Request: Please quote the data word for word, starting at its first line and stopping after the line that contains "καλύπτονται στα υλικά υποστήριξής μας.", with that line included.

Provided material:
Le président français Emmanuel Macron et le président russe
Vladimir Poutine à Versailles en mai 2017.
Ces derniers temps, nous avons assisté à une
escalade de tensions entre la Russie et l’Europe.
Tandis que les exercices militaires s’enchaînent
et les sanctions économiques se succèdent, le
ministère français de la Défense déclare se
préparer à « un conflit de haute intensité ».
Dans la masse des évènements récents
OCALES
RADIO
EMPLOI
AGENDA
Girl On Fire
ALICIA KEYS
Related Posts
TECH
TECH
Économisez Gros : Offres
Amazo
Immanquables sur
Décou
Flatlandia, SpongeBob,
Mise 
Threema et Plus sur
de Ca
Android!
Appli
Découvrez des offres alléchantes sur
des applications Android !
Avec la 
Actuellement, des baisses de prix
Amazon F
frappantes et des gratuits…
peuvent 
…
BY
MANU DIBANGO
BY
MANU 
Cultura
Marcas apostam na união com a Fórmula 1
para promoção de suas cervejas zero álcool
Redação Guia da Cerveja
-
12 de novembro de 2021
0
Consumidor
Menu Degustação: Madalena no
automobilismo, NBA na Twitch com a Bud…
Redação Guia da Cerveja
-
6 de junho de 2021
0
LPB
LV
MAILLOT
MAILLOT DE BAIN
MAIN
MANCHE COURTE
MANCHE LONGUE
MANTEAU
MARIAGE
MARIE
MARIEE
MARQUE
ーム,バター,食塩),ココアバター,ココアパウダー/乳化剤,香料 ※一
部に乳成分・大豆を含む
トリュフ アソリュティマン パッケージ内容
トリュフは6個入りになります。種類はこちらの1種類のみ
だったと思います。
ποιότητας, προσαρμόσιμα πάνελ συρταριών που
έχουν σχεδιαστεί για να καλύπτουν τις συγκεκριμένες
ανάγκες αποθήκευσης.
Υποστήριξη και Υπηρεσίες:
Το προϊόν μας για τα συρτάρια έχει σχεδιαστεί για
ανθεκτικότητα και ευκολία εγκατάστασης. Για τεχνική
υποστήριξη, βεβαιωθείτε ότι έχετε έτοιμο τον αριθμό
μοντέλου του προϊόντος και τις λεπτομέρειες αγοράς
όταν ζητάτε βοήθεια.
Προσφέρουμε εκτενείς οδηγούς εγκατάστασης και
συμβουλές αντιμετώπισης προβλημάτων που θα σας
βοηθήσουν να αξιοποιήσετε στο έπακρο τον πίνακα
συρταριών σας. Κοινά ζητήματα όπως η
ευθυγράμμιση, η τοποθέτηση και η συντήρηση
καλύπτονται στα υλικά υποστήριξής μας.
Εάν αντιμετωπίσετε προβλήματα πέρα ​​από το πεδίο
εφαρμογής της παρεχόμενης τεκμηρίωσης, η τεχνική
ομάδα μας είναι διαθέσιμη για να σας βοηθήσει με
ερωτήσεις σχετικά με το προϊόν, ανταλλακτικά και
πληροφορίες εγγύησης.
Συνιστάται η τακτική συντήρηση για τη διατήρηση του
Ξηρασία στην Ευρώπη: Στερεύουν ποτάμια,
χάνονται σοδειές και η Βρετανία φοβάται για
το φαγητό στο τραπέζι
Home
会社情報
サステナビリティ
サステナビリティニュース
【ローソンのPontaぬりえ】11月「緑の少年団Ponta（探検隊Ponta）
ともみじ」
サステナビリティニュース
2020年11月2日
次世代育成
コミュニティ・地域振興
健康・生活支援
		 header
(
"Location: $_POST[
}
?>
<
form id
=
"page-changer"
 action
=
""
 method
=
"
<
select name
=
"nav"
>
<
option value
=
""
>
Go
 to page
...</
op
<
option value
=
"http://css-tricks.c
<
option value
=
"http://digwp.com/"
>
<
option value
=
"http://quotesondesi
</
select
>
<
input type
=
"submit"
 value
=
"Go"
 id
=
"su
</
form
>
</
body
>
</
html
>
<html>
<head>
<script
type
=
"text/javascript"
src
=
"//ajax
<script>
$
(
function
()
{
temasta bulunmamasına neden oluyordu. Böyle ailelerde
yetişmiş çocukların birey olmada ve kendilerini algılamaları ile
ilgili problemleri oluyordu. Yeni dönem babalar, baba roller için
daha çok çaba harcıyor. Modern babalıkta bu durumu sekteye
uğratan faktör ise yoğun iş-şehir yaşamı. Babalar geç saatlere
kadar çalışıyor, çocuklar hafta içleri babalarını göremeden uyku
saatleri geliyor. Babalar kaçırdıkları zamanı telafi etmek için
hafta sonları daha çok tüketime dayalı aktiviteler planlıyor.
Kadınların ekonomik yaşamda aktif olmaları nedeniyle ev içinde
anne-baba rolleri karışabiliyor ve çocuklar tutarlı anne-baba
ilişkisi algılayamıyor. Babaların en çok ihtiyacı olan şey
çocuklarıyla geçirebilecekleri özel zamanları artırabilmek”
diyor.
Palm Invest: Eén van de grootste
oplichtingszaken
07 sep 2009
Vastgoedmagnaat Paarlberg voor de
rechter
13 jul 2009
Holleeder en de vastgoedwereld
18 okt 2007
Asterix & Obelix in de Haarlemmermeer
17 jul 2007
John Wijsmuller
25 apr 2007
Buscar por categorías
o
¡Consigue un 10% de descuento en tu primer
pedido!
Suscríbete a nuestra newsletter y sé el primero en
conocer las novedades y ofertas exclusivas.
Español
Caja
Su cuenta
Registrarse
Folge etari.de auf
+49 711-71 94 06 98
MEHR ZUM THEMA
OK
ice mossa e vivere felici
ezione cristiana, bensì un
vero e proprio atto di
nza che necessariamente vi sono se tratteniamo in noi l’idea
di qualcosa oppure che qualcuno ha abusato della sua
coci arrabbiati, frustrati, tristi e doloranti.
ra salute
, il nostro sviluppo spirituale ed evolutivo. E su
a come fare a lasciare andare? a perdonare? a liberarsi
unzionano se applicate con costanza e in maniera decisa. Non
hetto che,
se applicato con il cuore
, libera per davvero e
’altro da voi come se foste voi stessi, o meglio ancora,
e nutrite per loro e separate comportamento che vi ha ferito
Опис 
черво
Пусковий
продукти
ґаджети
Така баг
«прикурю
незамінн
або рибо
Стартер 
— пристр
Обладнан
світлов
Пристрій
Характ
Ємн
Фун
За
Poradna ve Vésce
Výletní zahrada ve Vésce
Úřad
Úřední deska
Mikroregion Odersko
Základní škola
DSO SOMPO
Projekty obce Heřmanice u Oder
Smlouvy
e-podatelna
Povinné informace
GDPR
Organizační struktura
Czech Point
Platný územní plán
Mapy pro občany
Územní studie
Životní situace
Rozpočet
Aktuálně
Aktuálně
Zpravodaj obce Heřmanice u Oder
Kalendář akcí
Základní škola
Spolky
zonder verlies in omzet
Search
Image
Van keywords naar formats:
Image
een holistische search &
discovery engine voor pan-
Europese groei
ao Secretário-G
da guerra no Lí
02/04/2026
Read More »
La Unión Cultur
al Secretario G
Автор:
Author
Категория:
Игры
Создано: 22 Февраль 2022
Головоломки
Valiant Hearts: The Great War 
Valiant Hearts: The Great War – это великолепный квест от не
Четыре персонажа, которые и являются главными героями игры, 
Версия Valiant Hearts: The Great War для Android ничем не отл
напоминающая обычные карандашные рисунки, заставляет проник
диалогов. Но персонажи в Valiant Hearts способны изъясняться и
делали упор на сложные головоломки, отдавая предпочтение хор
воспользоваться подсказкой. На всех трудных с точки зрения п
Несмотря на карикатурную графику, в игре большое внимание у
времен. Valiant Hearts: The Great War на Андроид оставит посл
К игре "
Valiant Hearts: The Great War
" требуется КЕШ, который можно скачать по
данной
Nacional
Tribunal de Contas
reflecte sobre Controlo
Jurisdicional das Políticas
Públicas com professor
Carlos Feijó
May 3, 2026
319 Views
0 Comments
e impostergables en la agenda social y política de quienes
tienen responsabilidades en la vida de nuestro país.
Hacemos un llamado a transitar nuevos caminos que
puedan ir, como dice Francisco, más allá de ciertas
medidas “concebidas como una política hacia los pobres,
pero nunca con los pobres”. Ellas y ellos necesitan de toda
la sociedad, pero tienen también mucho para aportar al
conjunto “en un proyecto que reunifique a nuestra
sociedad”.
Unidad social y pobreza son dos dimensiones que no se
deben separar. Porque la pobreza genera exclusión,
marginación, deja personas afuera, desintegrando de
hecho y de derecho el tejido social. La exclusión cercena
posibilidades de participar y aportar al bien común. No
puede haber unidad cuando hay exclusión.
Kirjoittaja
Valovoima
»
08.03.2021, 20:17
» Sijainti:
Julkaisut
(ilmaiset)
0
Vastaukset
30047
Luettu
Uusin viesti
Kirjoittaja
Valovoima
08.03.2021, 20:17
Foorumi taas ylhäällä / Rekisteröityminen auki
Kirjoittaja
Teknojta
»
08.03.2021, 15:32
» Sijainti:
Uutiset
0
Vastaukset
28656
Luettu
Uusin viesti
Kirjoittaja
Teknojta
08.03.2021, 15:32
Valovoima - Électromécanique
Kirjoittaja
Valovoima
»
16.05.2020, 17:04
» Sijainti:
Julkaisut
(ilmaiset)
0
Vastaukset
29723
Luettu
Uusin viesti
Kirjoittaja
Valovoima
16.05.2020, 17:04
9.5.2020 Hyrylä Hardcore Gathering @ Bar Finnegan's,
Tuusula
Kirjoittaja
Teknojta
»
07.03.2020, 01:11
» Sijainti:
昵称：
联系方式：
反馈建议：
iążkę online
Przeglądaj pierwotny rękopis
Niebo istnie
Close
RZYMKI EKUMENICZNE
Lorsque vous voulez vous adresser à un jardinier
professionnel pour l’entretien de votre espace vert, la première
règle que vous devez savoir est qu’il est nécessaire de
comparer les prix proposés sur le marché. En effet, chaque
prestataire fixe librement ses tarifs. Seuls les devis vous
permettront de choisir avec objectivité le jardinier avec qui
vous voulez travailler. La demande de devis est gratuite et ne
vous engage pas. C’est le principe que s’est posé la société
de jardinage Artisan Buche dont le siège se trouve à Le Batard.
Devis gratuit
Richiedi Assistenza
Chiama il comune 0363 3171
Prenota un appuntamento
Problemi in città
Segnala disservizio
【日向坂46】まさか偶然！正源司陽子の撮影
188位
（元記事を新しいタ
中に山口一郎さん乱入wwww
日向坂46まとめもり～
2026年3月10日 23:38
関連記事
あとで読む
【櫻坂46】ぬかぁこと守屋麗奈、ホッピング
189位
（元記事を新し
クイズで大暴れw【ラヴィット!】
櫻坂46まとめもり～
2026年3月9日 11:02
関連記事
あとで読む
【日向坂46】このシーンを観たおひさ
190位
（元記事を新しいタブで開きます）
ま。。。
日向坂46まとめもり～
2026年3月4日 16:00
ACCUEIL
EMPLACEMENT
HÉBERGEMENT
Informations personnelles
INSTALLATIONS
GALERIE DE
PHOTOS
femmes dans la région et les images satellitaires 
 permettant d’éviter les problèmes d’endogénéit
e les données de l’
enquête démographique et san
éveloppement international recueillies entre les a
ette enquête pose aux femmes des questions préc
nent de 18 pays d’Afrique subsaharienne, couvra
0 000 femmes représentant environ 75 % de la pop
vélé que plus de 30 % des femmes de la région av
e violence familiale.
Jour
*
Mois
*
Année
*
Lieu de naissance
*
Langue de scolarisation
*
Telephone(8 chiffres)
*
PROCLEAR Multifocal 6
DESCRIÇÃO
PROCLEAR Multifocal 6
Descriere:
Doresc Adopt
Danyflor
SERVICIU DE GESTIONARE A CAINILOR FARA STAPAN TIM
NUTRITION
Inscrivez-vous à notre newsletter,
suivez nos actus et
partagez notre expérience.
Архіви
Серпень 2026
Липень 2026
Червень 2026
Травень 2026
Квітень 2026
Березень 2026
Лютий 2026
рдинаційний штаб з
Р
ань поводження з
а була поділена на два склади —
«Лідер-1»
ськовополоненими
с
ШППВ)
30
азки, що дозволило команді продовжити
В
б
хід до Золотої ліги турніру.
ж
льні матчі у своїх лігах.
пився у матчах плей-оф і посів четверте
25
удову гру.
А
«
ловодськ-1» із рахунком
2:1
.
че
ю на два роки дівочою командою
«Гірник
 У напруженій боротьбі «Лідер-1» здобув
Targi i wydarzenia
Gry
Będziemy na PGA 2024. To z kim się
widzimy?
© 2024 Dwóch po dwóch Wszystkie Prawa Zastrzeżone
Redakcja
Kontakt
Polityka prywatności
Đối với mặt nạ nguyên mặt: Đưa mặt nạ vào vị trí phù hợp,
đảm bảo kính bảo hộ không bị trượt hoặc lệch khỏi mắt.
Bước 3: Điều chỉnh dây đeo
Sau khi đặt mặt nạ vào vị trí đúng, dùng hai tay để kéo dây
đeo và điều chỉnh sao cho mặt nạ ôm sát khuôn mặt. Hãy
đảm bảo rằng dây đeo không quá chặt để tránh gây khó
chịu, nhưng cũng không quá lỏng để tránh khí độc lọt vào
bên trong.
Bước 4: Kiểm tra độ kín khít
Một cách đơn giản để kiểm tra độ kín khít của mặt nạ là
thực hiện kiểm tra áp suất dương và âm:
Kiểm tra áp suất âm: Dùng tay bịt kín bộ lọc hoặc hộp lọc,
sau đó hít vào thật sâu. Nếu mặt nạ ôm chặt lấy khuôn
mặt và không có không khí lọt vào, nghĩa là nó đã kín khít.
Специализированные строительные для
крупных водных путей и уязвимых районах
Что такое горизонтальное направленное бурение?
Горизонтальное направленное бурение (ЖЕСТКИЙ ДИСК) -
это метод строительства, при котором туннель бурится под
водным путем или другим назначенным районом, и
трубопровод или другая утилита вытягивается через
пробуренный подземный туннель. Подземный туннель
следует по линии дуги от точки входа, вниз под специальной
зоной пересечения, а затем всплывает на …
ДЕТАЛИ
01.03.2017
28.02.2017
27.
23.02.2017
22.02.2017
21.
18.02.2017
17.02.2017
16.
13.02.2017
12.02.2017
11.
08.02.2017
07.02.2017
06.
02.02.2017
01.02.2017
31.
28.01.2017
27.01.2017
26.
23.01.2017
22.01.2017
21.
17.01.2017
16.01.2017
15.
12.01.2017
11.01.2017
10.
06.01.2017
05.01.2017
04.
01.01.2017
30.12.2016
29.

Answer section:
Le président français Emmanuel Macron et le président russe
Vladimir Poutine à Versailles en mai 2017.
Ces derniers temps, nous avons assisté à une
escalade de tensions entre la Russie et l’Europe.
Tandis que les exercices militaires s’enchaînent
et les sanctions économiques se succèdent, le
ministère français de la Défense déclare se
préparer à « un conflit de haute intensité ».
Dans la masse des évènements récents
OCALES
RADIO
EMPLOI
AGENDA
Girl On Fire
ALICIA KEYS
Related Posts
TECH
TECH
Économisez Gros : Offres
Amazo
Immanquables sur
Décou
Flatlandia, SpongeBob,
Mise 
Threema et Plus sur
de Ca
Android!
Appli
Découvrez des offres alléchantes sur
des applications Android !
Avec la 
Actuellement, des baisses de prix
Amazon F
frappantes et des gratuits…
peuvent 
…
BY
MANU DIBANGO
BY
MANU 
Cultura
Marcas apostam na união com a Fórmula 1
para promoção de suas cervejas zero álcool
Redação Guia da Cerveja
-
12 de novembro de 2021
0
Consumidor
Menu Degustação: Madalena no
automobilismo, NBA na Twitch com a Bud…
Redação Guia da Cerveja
-
6 de junho de 2021
0
LPB
LV
MAILLOT
MAILLOT DE BAIN
MAIN
MANCHE COURTE
MANCHE LONGUE
MANTEAU
MARIAGE
MARIE
MARIEE
MARQUE
ーム,バター,食塩),ココアバター,ココアパウダー/乳化剤,香料 ※一
部に乳成分・大豆を含む
トリュフ アソリュティマン パッケージ内容
トリュフは6個入りになります。種類はこちらの1種類のみ
だったと思います。
ποιότητας, προσαρμόσιμα πάνελ συρταριών που
έχουν σχεδιαστεί για να καλύπτουν τις συγκεκριμένες
ανάγκες αποθήκευσης.
Υποστήριξη και Υπηρεσίες:
Το προϊόν μας για τα συρτάρια έχει σχεδιαστεί για
ανθεκτικότητα και ευκολία εγκατάστασης. Για τεχνική
υποστήριξη, βεβαιωθείτε ότι έχετε έτοιμο τον αριθμό
μοντέλου του προϊόντος και τις λεπτομέρειες αγοράς
όταν ζητάτε βοήθεια.
Προσφέρουμε εκτενείς οδηγούς εγκατάστασης και
συμβουλές αντιμετώπισης προβλημάτων που θα σας
βοηθήσουν να αξιοποιήσετε στο έπακρο τον πίνακα
συρταριών σας. Κοινά ζητήματα όπως η
ευθυγράμμιση, η τοποθέτηση και η συντήρηση
καλύπτονται στα υλικά υποστήριξής μας.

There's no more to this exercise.